Whereas previously, male faculty tended to rate male residents higher [2], our data report demonstrates at one academic institution, there were no significant difference in ratings between female and male faculty. Additionally, women were rated higher in two domains. We speculate that the lack of women in leadership positions and in some subspecialty fellowships are not attributed to a difference in performance or knowledge with respect to gender.

Limitations

The most important limitation to our data is that it was obtained from a single institution. However, it should be noted that this study has one of the largest number of evaluations, residents and faculty of any study of gender differences in IM graduate medical training to date [2, 3, 5, 28]. Moreover, the ratio of female residents to male residents in this study is comparable to national survey data [12].

Another limitation is that our survey instrument, while it was designed using American Board of Internal Medicine and American College of Graduate Medical Education recommendations for assessment, was a semi-quantitative Likert scale whose initial creation lacked traditional testing. While not a validated evaluation tool, the finding that medical knowledge had its highest correlation with ABIM certification exam pass rates suggests that our tool was effective. In addition, our tool can be viewed in Additional file 1 and be compared to evaluation instruments used at other institutions to draw conclusions regarding comparability. Our evaluations also demonstrated range restriction, with the vast majority of responses being between 5 and 8 on the Likert scale. This has been reported previously in the literature, and while a limitation, since commonly found, suggests that our findings may be similar to other institutions [29].
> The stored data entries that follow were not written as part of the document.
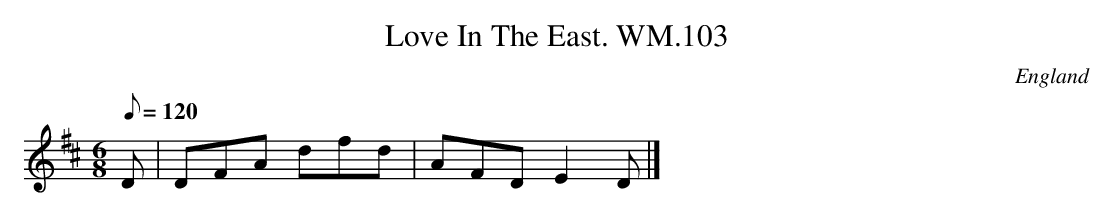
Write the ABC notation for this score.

X:1
T:Love In The East. WM.103
M:6/8
L:1/8
Q:120
O:England
W:
K:D
D|DFA dfd|AFDE2D|]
Our study was also limited by the inability to adjust for confounding factors. Learner demographics and data such as prior United States Medical Licensing Examination (USMLE) scores and in-training exam scores, as well as the resident evaluations of educators, peer and three-sixty evaluations, were unavailable at time of analysis. Our data was obtained prior to the conversion to milestone ratings by the ACGME in 2014. However, a recent study showed correlation of historical evaluation items to milestone ratings, as well as good correlation of both rating systems to certifying exam scores [30].

Conclusion

This study is the one of the largest studies comparing resident performance in Internal Medicine between female and male residents. Female residents were rated higher in Medical Interviewing and in Interpersonal and Communication Skills, with similar ratings in the remaining domains. Men and women had similar performance on the initial ABIM certifying examination, both locally and nationally. These data suggest that gender differences in academic leadership positions and certain subspecialties such as cardiology cannot be attributed to gender differences in Internal Medicine resident medical knowledge and physician competency.